OP, please ignore all the snide replies that you have got. It's normal to worry about your kids when they graduate if they are unsure what they want to do.
My kids are now in their late 20s and early thirties and it's amazing how they and their friends have all settled into jobs and careers even the ones who didn't follow the most conventional routes.

One of my daughters had no relevant work experience at all, she hadn't done any internships and had dropped out of a masters but was still able to get to the partners stage of one of the big four grad scheme interviews.

Her academics were solid but not amazing (2:1 degree AAB A'levels etc ) admittedly she didn't get big four job but did get a finance grad job with another big finance company.
She wasn't lazy but she just didn't have a clue what she wanted to do before she graduated. She had worked as a waitress in a busy restaurant for a long while and that seemed to impress interviewers, it certainly gave her plenty of things to talk about.
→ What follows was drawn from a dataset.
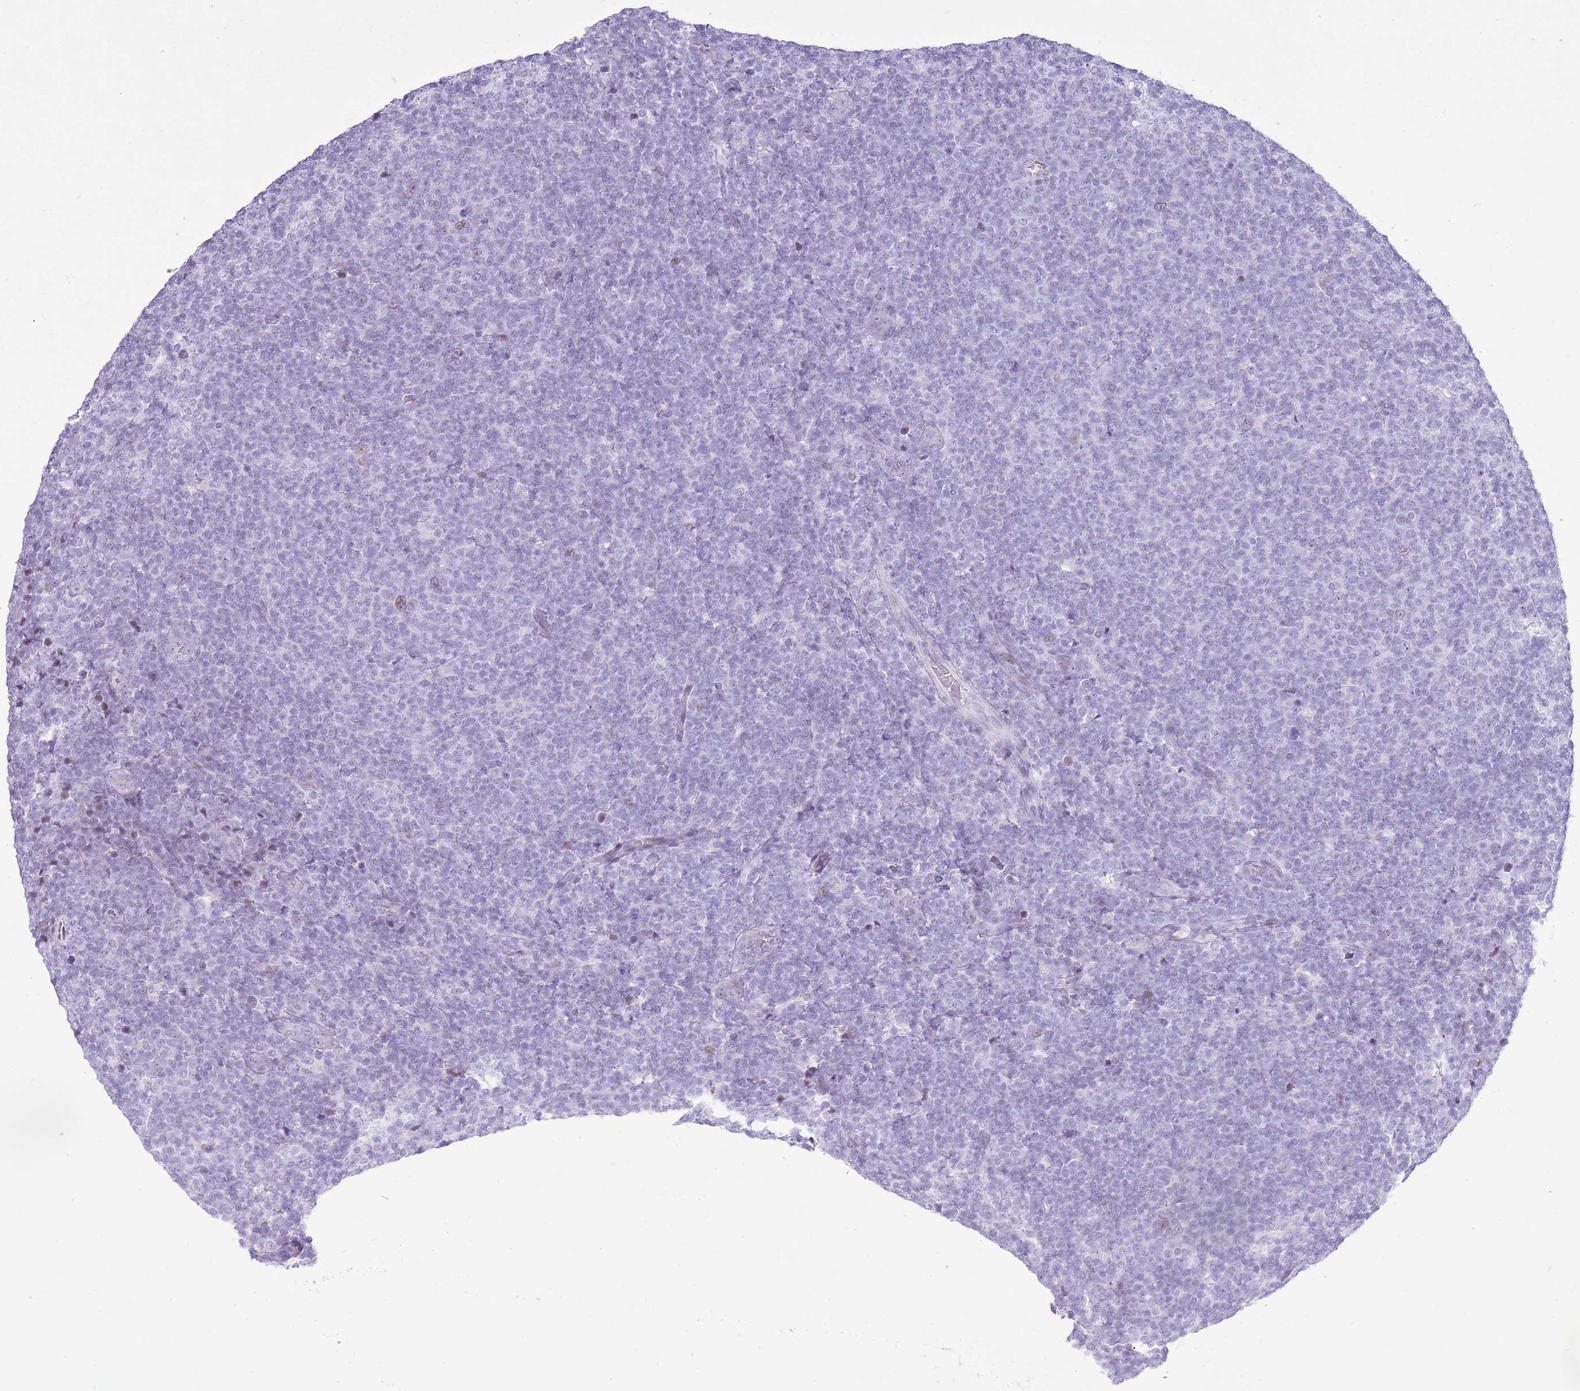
{"staining": {"intensity": "negative", "quantity": "none", "location": "none"}, "tissue": "lymphoma", "cell_type": "Tumor cells", "image_type": "cancer", "snomed": [{"axis": "morphology", "description": "Malignant lymphoma, non-Hodgkin's type, Low grade"}, {"axis": "topography", "description": "Lymph node"}], "caption": "Immunohistochemistry histopathology image of neoplastic tissue: human lymphoma stained with DAB shows no significant protein expression in tumor cells.", "gene": "ASIP", "patient": {"sex": "male", "age": 66}}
It sounds like your daughter has a lot to offer.

ClaudiaWinklepanda · 03/08/2024 18:55

OP, it’s understandable to want to advise and help your DD, but you’re coming across a bit like you can’t quite believe that there are jobs in existence apart from corporate jobs accessed via grad schemes.
Surely you know this isn’t the case really? That there are people who work in museums, in TV, in social work, as teachers?
Friends of mine include operations managers, people working in events, a literary agent, a nurse, a web designer, a charity CEO, a H&S manager for a factory… loads of things.
Your DD could apply for an entry level job in a field that sounds interesting, and work her way around/up.
On a positive note, all jobs nowadays seem to ask for a degree, and she has one.

CormorantStrikesBack · 03/08/2024 18:55

Numbersaremything · 03/08/2024 18:05

CS Fast Track turned down my Oxford educated DC as the computer said they didn't display a willingness to learn! Super competitive. There are many alternative routes to greatness (or simply having a nice life)

My non Oxford educated/non RG educated brother got on. Ultimately someone has to get taken on. Never be put off by something being competitive.

LlynTegid · 03/08/2024 18:56

I think you are worrying too much. Even though it comes from a place of love for your DD.